▸ **Input data**
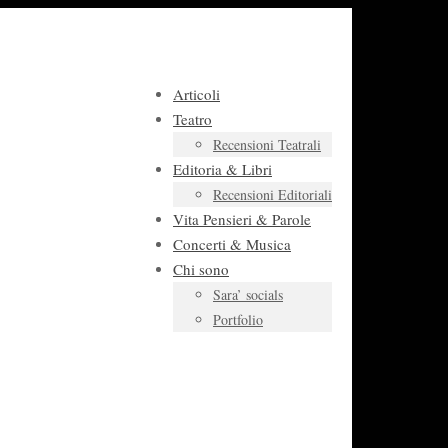
Articoli
Teatro
Recensioni Teatrali
Editoria & Libri
Recensioni Editoriali
Vita Pensieri & Parole
Concerti & Musica
Chi sono
Sara’ socials
Portfolio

▸ **Task item**
Turn the text from these records into a numbered list, one line per item, leaving out any blank lines. Leave the pictures out of your answer.

▸ **Response below**
1. Articoli
2. Teatro
3. Recensioni Teatrali
4. Editoria & Libri
5. Recensioni Editoriali
6. Vita Pensieri & Parole
7. Concerti & Musica
8. Chi sono
9. Sara’ socials
10. Portfolio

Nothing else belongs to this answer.